• [The task]: Give the line with "index dip: (1055, 921)" again, along with every line below it to the end of the records, word for word.

• [Supplied material]:

--------------------------------

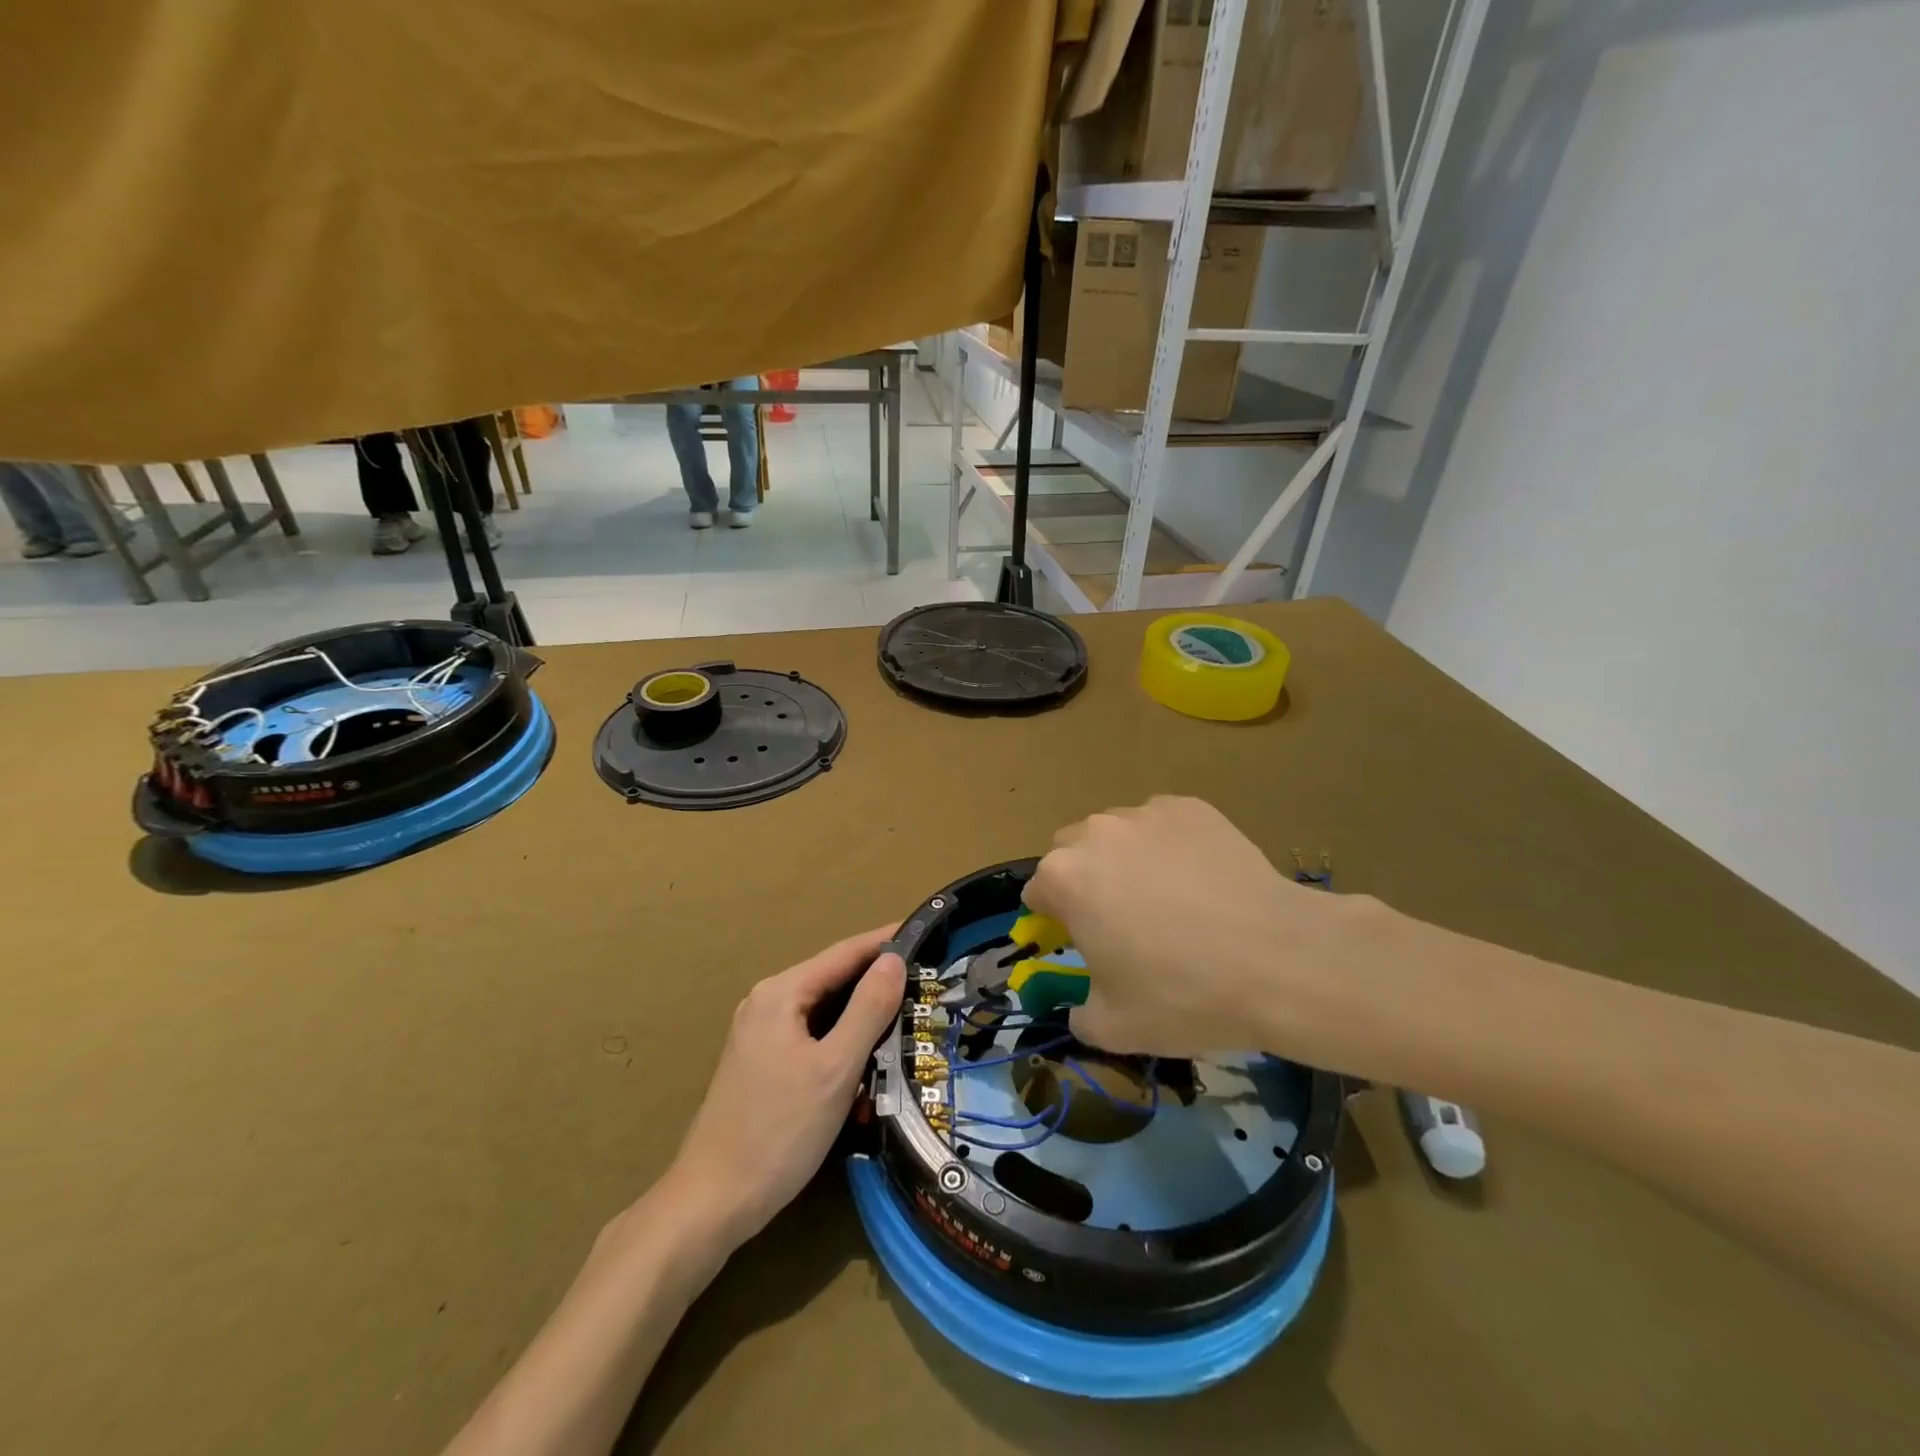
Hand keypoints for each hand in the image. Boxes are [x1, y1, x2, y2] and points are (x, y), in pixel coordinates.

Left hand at [662, 925, 903, 1249]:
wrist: (713, 1202)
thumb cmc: (779, 1131)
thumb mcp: (835, 1068)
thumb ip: (868, 1009)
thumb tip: (894, 959)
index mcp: (781, 993)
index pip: (844, 953)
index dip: (886, 942)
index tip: (925, 934)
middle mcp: (767, 1002)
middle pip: (833, 979)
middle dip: (877, 979)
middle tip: (926, 979)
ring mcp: (760, 1033)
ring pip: (824, 1009)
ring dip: (862, 1012)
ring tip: (908, 1011)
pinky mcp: (762, 1061)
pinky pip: (812, 1034)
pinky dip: (842, 1037)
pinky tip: (868, 1053)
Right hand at [1025, 797, 1406, 1070]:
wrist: (1277, 959)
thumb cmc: (1183, 994)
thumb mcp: (1114, 1027)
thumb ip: (1079, 1013)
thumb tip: (1080, 1004)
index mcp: (1065, 878)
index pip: (1038, 892)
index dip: (1055, 921)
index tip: (1082, 943)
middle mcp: (1096, 833)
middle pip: (1071, 852)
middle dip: (1085, 880)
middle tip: (1122, 920)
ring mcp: (1146, 813)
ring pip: (1117, 834)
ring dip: (1125, 859)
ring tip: (1169, 898)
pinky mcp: (1190, 807)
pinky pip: (1163, 825)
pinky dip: (1169, 847)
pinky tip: (1202, 881)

--------------------------------

• [Answer area]:
index dip: (1055, 921)
index tip: (1082, 943)
middle mcp: (1096, 833)
middle pip: (1071, 852)
middle dip: (1085, 880)
middle tip: (1122, 920)
ring mcp: (1146, 813)
ring pip: (1117, 834)
ring dip: (1125, 859)
ring tip: (1169, 898)
pinky mcp: (1190, 807)
pinky pip: (1163, 825)
pinky dip: (1169, 847)
pinky tip: (1202, 881)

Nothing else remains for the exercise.